> _INSTRUCTIONS FOR THE TASK_: Print the listing below from its opening line through the line holding "Infranity, Sycomore Asset", both ends included.

> _DATASET RECORDS_:

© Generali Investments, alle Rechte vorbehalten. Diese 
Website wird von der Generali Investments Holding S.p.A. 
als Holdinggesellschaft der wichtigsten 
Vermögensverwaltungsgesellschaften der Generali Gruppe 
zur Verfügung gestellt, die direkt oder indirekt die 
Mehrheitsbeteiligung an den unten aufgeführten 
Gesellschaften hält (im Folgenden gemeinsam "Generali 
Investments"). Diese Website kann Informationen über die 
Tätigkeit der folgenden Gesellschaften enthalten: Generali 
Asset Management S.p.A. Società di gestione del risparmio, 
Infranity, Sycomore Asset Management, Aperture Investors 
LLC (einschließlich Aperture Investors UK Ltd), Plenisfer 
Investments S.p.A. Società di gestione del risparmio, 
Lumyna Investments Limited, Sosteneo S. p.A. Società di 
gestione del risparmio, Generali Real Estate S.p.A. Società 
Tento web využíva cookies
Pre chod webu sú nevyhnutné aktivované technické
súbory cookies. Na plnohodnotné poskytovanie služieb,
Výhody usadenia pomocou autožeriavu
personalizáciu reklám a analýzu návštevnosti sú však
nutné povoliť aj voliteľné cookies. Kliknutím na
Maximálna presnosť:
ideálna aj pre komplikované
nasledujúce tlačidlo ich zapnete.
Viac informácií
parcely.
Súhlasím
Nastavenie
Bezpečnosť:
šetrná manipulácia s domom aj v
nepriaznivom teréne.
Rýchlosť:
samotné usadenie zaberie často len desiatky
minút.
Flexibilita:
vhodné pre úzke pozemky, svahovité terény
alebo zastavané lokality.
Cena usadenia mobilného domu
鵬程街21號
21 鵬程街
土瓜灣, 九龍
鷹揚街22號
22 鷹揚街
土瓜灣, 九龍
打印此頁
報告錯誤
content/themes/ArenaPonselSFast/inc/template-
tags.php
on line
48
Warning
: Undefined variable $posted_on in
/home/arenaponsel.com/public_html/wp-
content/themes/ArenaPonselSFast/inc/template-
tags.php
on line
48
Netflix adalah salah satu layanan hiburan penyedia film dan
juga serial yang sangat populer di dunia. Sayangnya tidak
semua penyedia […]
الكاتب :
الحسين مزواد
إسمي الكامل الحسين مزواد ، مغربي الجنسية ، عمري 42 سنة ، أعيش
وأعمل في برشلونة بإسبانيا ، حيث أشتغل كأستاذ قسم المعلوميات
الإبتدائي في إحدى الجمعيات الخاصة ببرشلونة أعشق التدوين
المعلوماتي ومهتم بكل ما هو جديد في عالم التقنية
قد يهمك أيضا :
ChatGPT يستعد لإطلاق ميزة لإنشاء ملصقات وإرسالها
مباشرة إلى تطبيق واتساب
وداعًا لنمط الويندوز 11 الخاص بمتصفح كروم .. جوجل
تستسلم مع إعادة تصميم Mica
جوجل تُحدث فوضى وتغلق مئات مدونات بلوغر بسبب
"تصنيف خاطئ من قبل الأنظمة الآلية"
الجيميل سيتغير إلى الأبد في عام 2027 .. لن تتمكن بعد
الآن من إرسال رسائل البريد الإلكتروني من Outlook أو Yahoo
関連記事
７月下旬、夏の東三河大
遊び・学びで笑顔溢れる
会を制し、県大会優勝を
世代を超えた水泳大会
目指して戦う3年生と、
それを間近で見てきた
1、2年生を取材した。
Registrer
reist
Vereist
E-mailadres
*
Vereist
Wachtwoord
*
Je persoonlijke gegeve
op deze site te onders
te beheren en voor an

> _TASK RESPONSE_:
© Generali Investments, alle Rechte vorbehalten. Diese 
Website wird von der Generali Investments Holding S.p.A. 
als Holdinggesellschaft der wichtigsten 
Vermögensverwaltungsgesellschaften der Generali Gruppe 
zur Verfügung gestellt, die direkt oder indirekt die 
Mehrheitsbeteiligung an den unten aufgeführten 
Gesellschaften hält (im Folgenden gemeinsam "Generali 
Investments"). Diese Website kann Informationen über die 
Tätigkeit der folgenden Gesellschaften enthalten: Generali 
Asset Management S.p.A. Società di gestione del risparmio, 
Infranity, Sycomore Asset Management, Aperture Investors 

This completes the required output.